■ Problem description ■
For the entries that follow, set down each one exactly and drop any pictures.

· · ·

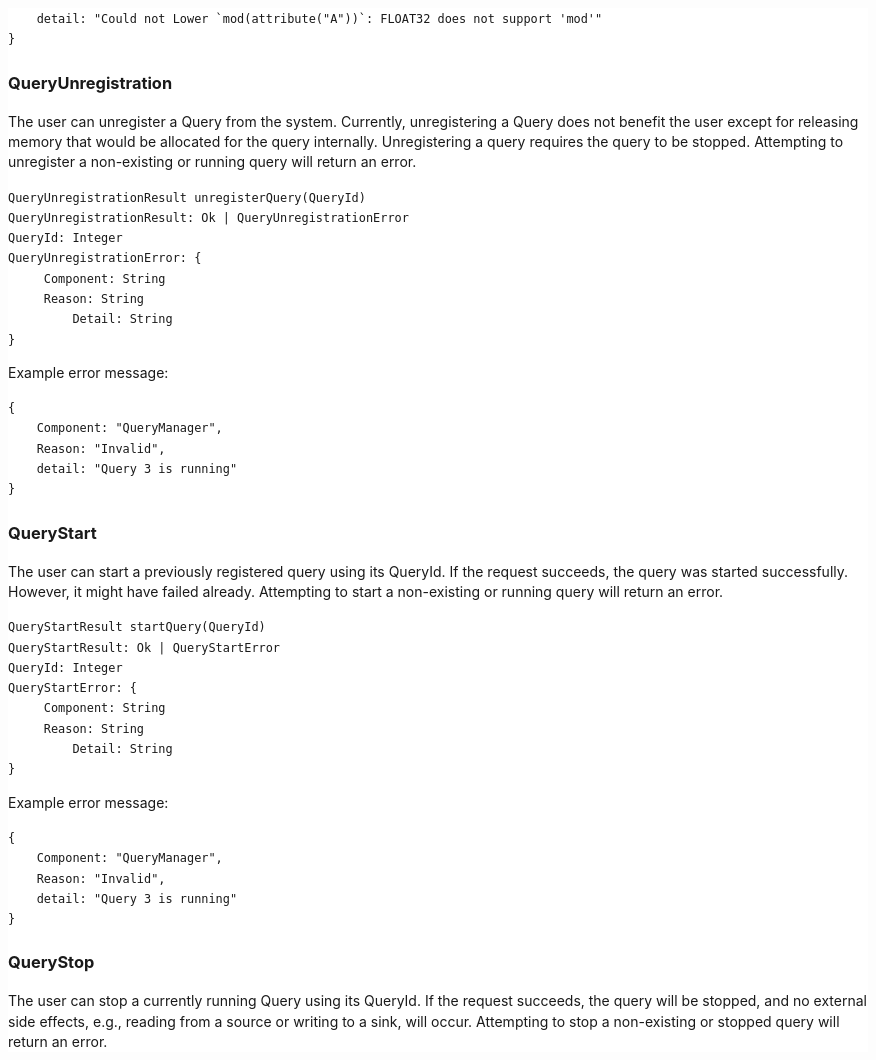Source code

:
 ```
	detail: "Could not Lower `mod(attribute("A"))`: FLOAT32 does not support 'mod'"
}
```
### QueryUnregistration
The user can unregister a Query from the system. Currently, unregistering a Query does not benefit the user except for releasing memory that would be allocated for the query internally. Unregistering a query requires the query to be stopped. Attempting to unregister a non-existing or running query will return an error.

```
QueryUnregistrationResult unregisterQuery(QueryId)
QueryUnregistrationResult: Ok | QueryUnregistrationError
QueryId: Integer
QueryUnregistrationError: {
	 Component: String
	 Reason: String
         Detail: String
}
```
Example error message:
```
{
	Component: "QueryManager",
	Reason: "Invalid",
	detail: "Query 3 is running"
}
```
### QueryStart

The user can start a previously registered query using its QueryId.
If the request succeeds, the query was started successfully. However, it might have failed already. Attempting to start a non-existing or running query will return an error.

```
QueryStartResult startQuery(QueryId)
QueryStartResult: Ok | QueryStartError
QueryId: Integer
QueryStartError: {
	 Component: String
	 Reason: String
         Detail: String
}
```
Example error message:
```
{
	Component: "QueryManager",
	Reason: "Invalid",
	detail: "Query 3 is running"
}
```
### QueryStop
The user can stop a currently running Query using its QueryId. If the request succeeds, the query will be stopped, and no external side effects, e.g., reading from a source or writing to a sink, will occur. Attempting to stop a non-existing or stopped query will return an error.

· · ·

■ Written answer ■
Source code

:
 ```
	detail: "Could not Lower `mod(attribute("A"))`: FLOAT32 does not support 'mod'"
}
```
### QueryUnregistration
The user can unregister a Query from the system. Currently, unregistering a Query does not benefit the user except for releasing memory that would be allocated for the query internally. Unregistering a query requires the query to be stopped. Attempting to unregister a non-existing or running query will return an error.

```
QueryUnregistrationResult unregisterQuery(QueryId)
QueryUnregistrationResult: Ok | QueryUnregistrationError
QueryId: Integer
QueryUnregistrationError: {
	 Component: String
	 Reason: String
         Detail: String
}
```
Example error message:
```
{
	Component: "QueryManager",
	Reason: "Invalid",
	detail: "Query 3 is running"
}
```
### QueryStart

The user can start a previously registered query using its QueryId.
If the request succeeds, the query was started successfully. However, it might have failed already. Attempting to start a non-existing or running query will return an error.

```
QueryStartResult startQuery(QueryId)
QueryStartResult: Ok | QueryStartError
QueryId: Integer
QueryStartError: {
	 Component: String
	 Reason: String
         Detail: String
}
```
Example error message:
```
{
	Component: "QueryManager",
	Reason: "Invalid",
	detail: "Query 3 is running"
}
```
### QueryStop
The user can stop a currently running Query using its QueryId. If the request succeeds, the query will be stopped, and no external side effects, e.g., reading from a source or writing to a sink, will occur. Attempting to stop a non-existing or stopped query will return an error.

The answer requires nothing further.